Tugas yang Dikerjakan:
1. Tulis kembali bagian teks tentang pencairan kurang bayar DBH yang dimulai dengan kata-kata "Sri Mulyani menjelaskan" dan berakhir dengan "pada Juli 2020.", lalu ganti "Kementerian Keuangan" dengan "Kemenkeu".
2. Tolong sebutkan nilai kurang bayar DBH Tahun Anggaran 2019 yang dicairkan kepada daerah menurut teks tentang pencairan kurang bayar DBH.

Teks yang Ditampilkan:
- - - - -

Menkeu Sri Mulyani Cairkan Utang DBH Rp14 T Tanpa Tunggu Audit BPK

Menkeu Sri Mulyani Cairkan Utang DBH Rp14 T Tanpa Tunggu Audit BPK

RIAUMANDIRI.ID, JAKARTA - Menteri Keuangan Sri Mulyani Indrawati mencairkan kurang bayar Dana Bagi Hasil (DBH) Tahun Anggaran 2019 senilai Rp14,7 triliun kepada daerah. Pencairan dilakukan tanpa hasil audit Badan Pemeriksa Keuangan (BPK).

Kebijakan ini tertuang dalam Peraturan Menteri Keuangan (PMK) Nomor 36/PMK.07/2020 tentang Penetapan Alokasi Sementara Kurang Bayar Dana Bagi Hasil Tahun Anggaran 2019 dalam Rangka Penanganan Pandemi Corona Virus Disease 2019 (Covid-19). Beleid itu diteken bendahara negara pada 16 April lalu.

Sri Mulyani menjelaskan seharusnya kurang bayar DBH kepada daerah provinsi, kabupaten, dan kota baru dicairkan pemerintah pusat melalui Kementerian Keuangan setelah Badan Pemeriksa Keuangan (BPK) mengeluarkan hasil audit pemeriksaan atas Laporan Keuangan Pemerintah Pusat (LKPP) 2019. Kurang bayar DBH sendiri merujuk pada realisasi penerimaan negara yang dibagihasilkan 2019 dari laporan hasil pemeriksaan atas LKPP 2019.


Secara jadwal, penyampaian LKPP 2019 setidaknya paling lambat pada Maret 2020. Lalu, BPK mengeluarkan audit pada Mei atau Juni 2020 dan pencairan kurang bayar DBH kepada daerah dilakukan pada Juli 2020.

Namun, pemerintah daerah rupanya perlu tambahan amunisi di tengah pandemi virus corona atau Covid-19. Dengan begitu, kebijakan pencairan kurang bayar DBH dikeluarkan lebih awal.

"Penyaluran alokasi sementara kurang bayar DBH kepada daerah provinsi, kabupaten, dan kota dilaksanakan dengan mempertimbangkan kemampuan keuangan negara dan kebutuhan daerah dalam penanganan pandemi virus corona atau Covid-19," ungkap Sri Mulyani dalam PMK 36/2020, dikutip Jumat (24/4/2020).

Kendati begitu, pencairan kurang bayar DBH kepada daerah sejatinya hanya sekitar 50 persen dari penetapan alokasi sementara. Alokasi ini dihitung dari DBH kuartal IV 2019 yang dihitung berdasarkan selisih antara prognosis realisasi DBH 2019 dengan DBH 2019 yang telah disalurkan sampai dengan kuartal III 2019.

- - - - -

Data yang Diberikan:
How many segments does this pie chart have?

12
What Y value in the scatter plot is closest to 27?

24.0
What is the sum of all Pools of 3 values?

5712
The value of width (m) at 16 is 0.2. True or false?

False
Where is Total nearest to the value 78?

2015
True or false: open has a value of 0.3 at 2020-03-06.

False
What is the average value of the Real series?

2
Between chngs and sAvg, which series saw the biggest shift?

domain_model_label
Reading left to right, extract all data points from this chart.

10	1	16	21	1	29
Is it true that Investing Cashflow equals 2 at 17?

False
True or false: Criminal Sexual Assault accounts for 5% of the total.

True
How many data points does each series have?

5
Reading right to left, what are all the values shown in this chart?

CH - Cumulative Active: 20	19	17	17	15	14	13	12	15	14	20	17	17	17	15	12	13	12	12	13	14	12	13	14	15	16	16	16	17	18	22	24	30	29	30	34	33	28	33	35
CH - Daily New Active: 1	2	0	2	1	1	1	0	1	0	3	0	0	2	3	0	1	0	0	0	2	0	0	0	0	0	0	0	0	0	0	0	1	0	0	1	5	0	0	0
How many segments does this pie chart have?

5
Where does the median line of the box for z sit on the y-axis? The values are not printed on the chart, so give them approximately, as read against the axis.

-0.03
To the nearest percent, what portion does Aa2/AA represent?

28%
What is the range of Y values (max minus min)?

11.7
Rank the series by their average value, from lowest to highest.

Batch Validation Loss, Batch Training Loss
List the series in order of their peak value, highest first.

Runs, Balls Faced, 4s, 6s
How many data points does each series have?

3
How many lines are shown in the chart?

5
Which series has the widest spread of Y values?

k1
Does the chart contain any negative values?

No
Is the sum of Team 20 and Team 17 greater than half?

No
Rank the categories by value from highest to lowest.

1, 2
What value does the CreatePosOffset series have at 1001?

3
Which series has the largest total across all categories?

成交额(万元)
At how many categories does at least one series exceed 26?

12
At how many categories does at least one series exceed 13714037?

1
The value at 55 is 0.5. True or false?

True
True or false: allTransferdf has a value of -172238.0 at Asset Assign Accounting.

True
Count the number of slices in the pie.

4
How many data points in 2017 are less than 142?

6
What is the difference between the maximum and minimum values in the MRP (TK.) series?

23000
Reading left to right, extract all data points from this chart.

- - - - -

Bagian Jawaban:
1.
Sri Mulyani menjelaskan seharusnya kurang bayar DBH kepada daerah provinsi, kabupaten, dan kota baru dicairkan pemerintah pusat melalui Kemenkeu setelah Badan Pemeriksa Keuangan (BPK) mengeluarkan hasil audit pemeriksaan atas Laporan Keuangan Pemerintah Pusat (LKPP) 2019. Kurang bayar DBH sendiri merujuk pada realisasi penerimaan negara yang dibagihasilkan 2019 dari laporan hasil pemeriksaan atas LKPP 2019.


Secara jadwal, penyampaian LKPP 2019 setidaknya paling lambat pada Maret 2020. Lalu, BPK mengeluarkan audit pada Mei atau Juni 2020 dan pencairan kurang bayar DBH kepada daerah dilakukan pada Juli 2020.

2. Rp14,7 triliun.